TASK STATEMENT
Which lines below hold the word "blanco"? Report each one.

Object change descriptions
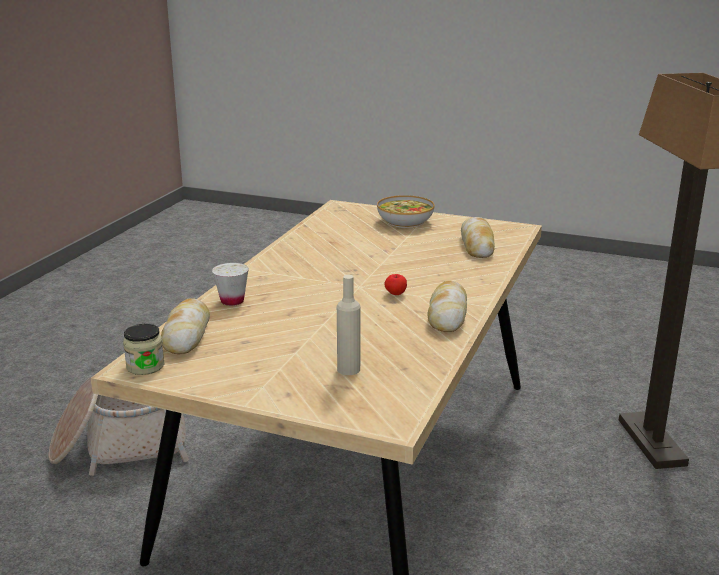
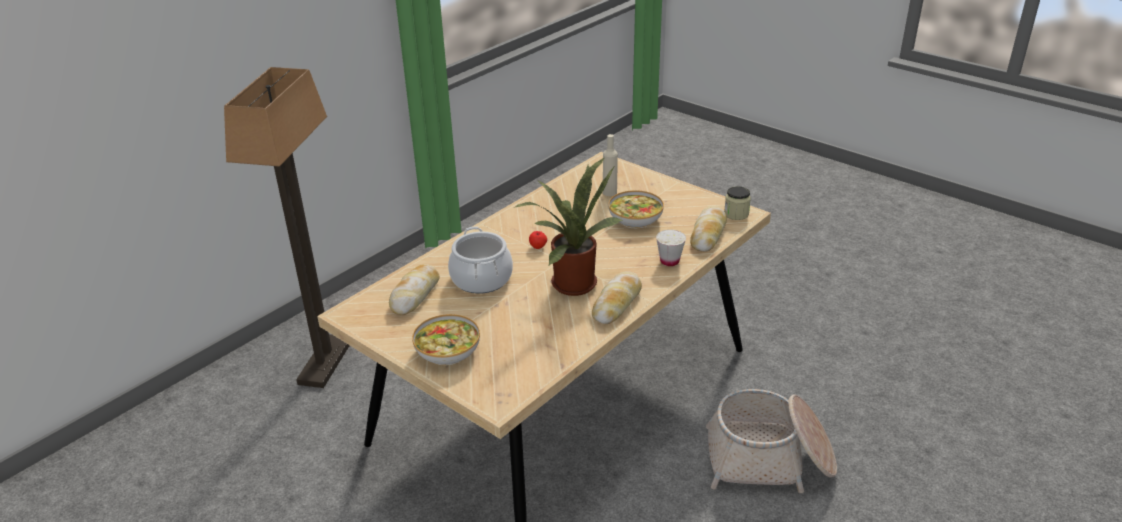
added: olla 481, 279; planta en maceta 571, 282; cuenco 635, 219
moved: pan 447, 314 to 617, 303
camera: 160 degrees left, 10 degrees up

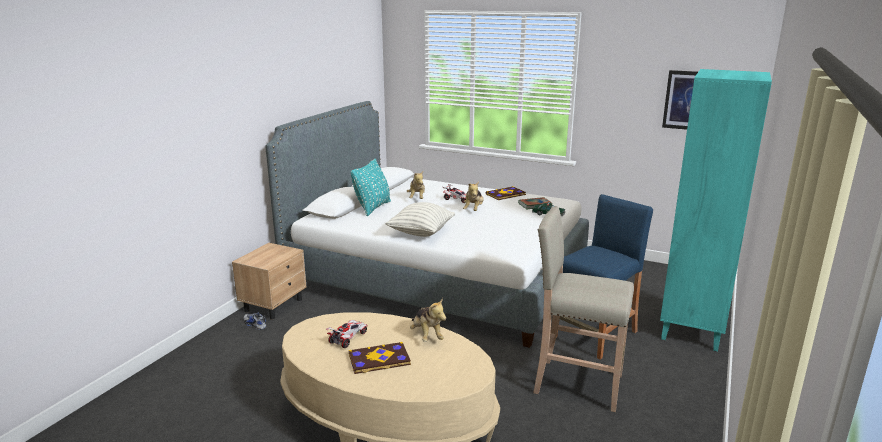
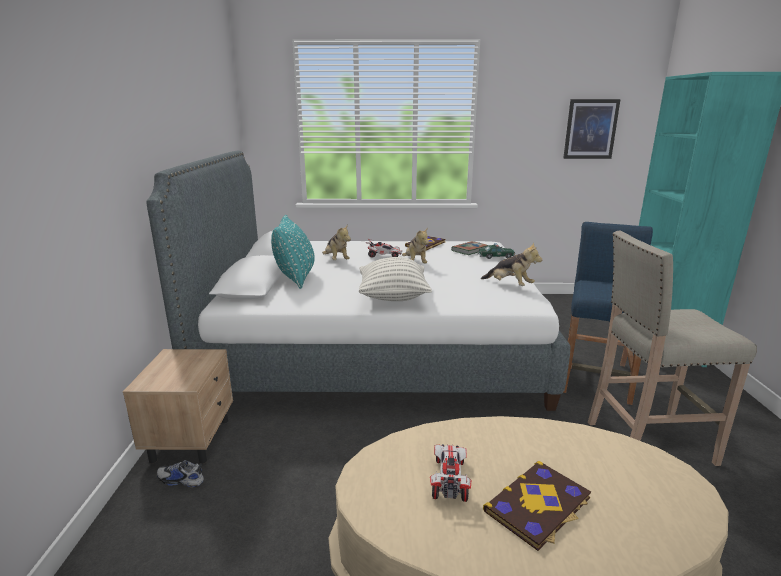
moved: peluche 426, 335 to 509, 285
camera: 25 degrees left, 0 degrees up

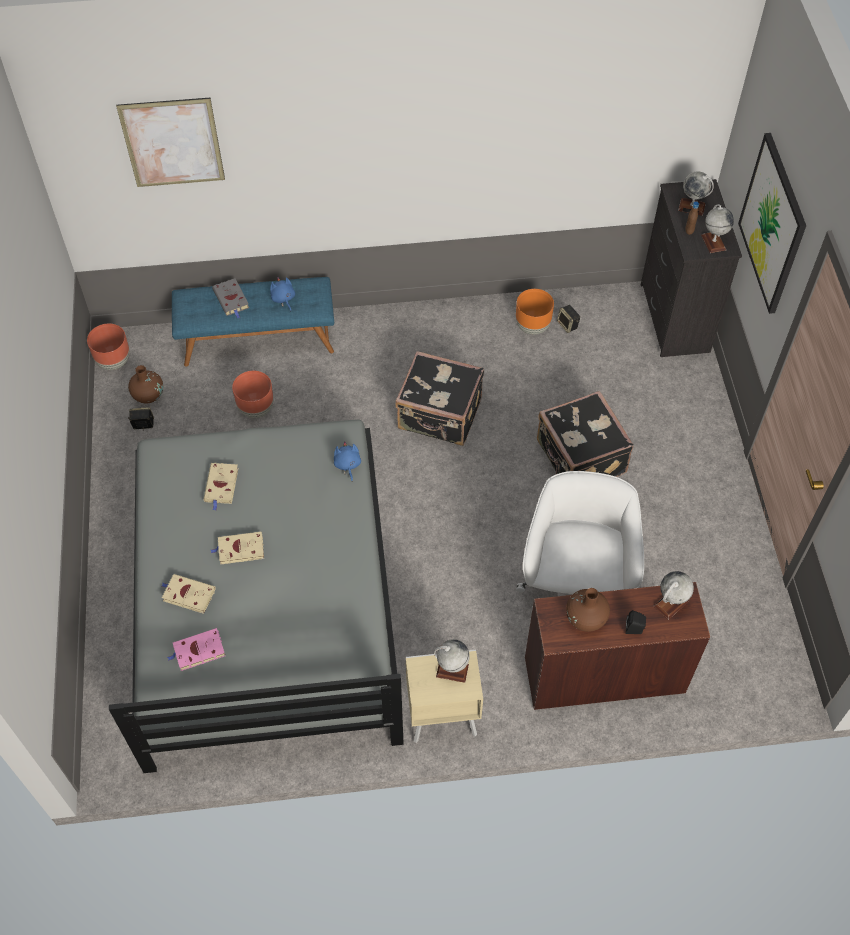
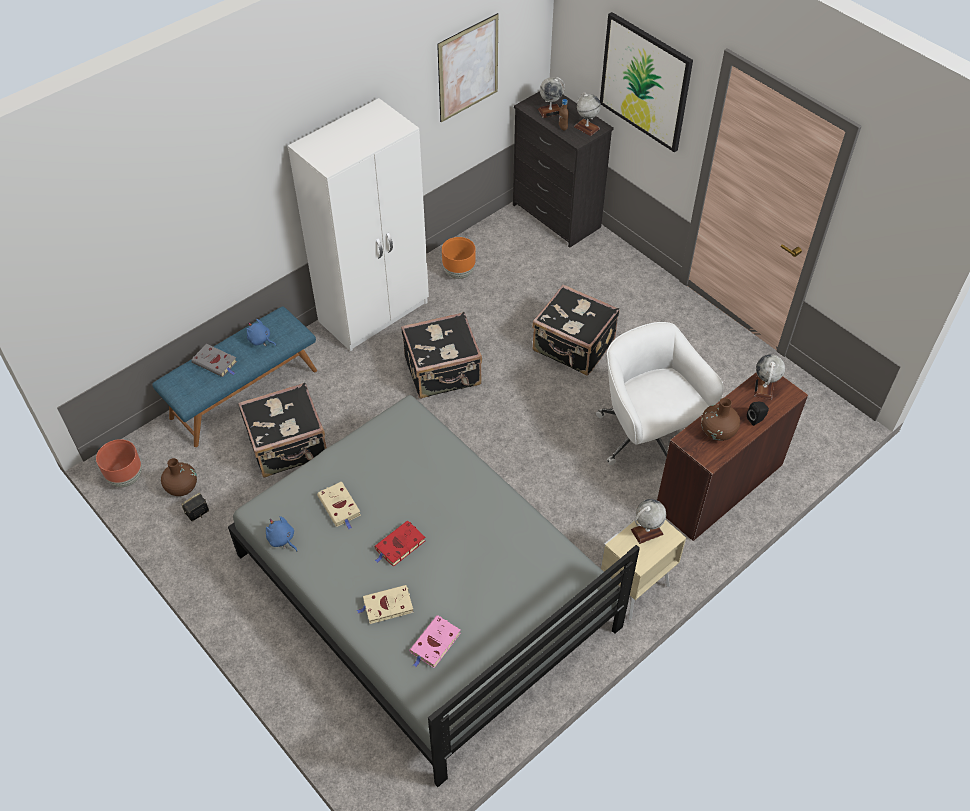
removed: altavoz 568, 325
added: armario ropero (blanco) 375, 312
moved: cuadro 172, 143 to 468, 68; peluche (azul) 347, 465 to 282, 540
replaced: maceta (marrón) 256, 409 to maleta (negro) 288, 447
recoloured: libro (beis) 239, 550 to libro (rojo) 399, 546
camera: 35 degrees left, 5 degrees down

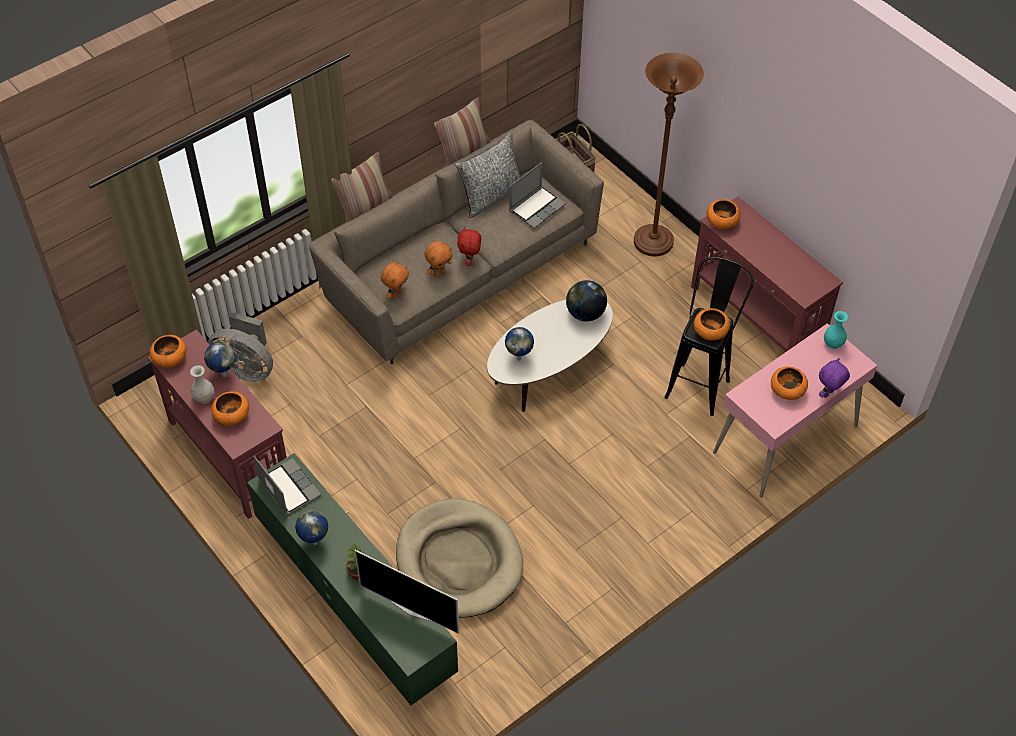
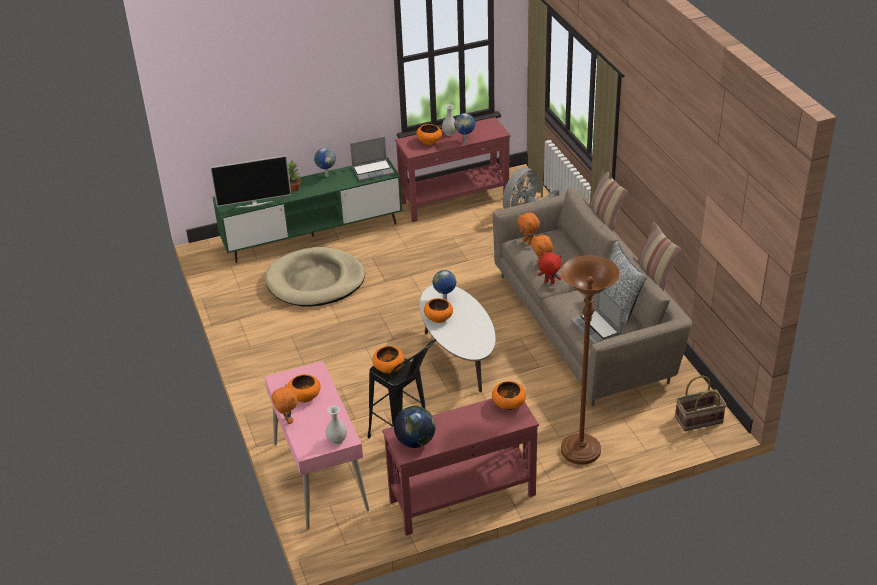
moved: cuenco (naranja) 170, 359 to 438, 317; globo terráqueo 585, 314 to 415, 442
recoloured: peluche (morado) 828, 394 to peluche (naranja) 287, 420; florero (turquesa) 832, 343 to florero (blanco) 337, 439
turned: televisor 412, 609 = 254, 204 150 degrees counterclockwise
camera: 110 degrees right, 15 degrees down

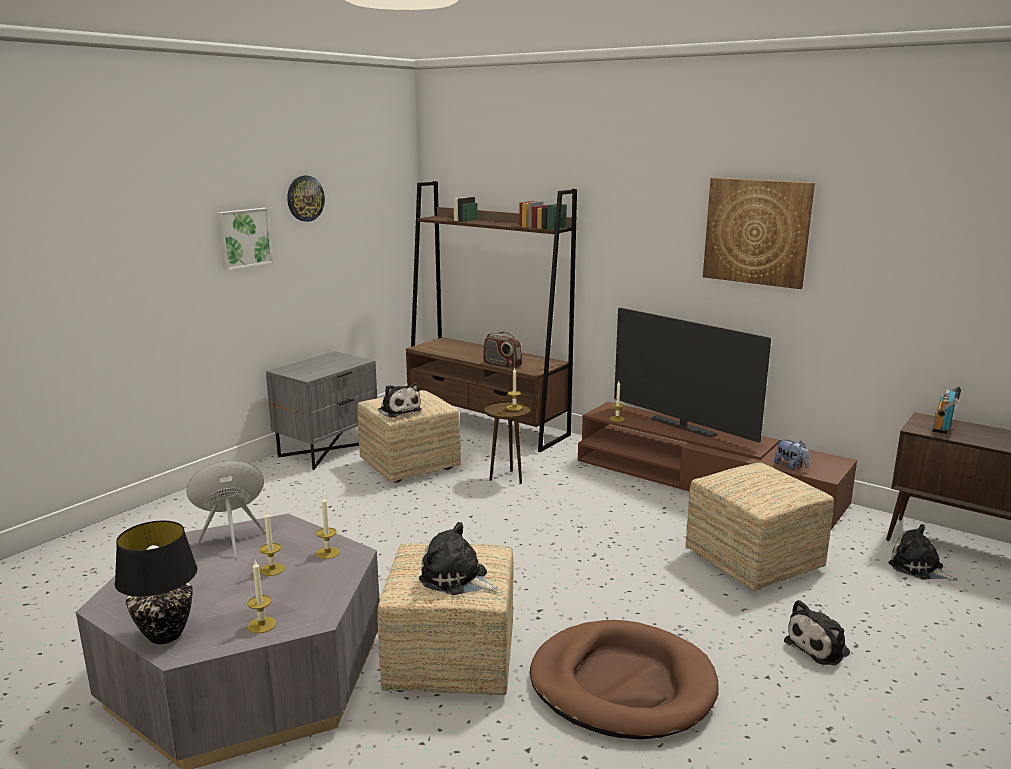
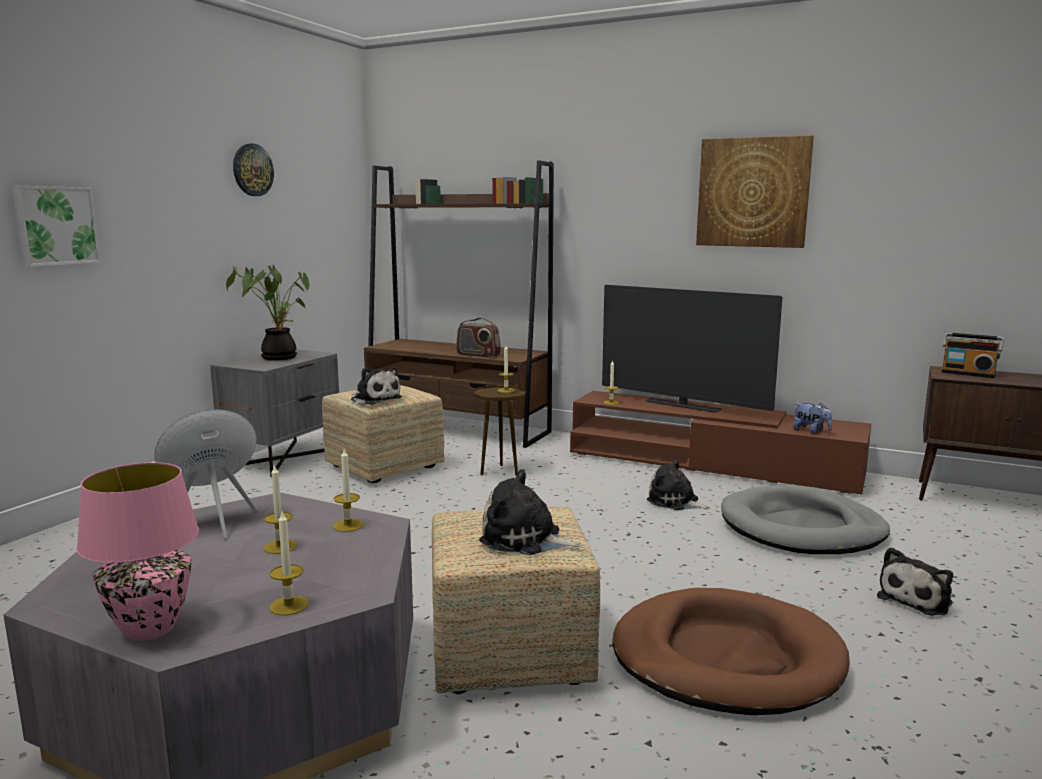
added: planta en maceta 278, 357
moved: cuadro 243, 238 to 55, 225; peluche 918, 568 to 675, 502
replaced: puf 754, 562 to cama para perro (gris) 802, 528
recoloured: lámpara de mesa (negro) 164, 635 to lámpara de mesa (rosa) 148, 629
turned: radio 943, 426 = 968, 373 75 degrees counterclockwise
camera: 10 degrees left, 5 degrees down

TASK SOLUTION
added: armario ropero (blanco) 375, 312
recoloured: peluche (morado) 828, 394 to peluche (naranja) 287, 420; florero (turquesa) 832, 343 to florero (blanco) 337, 439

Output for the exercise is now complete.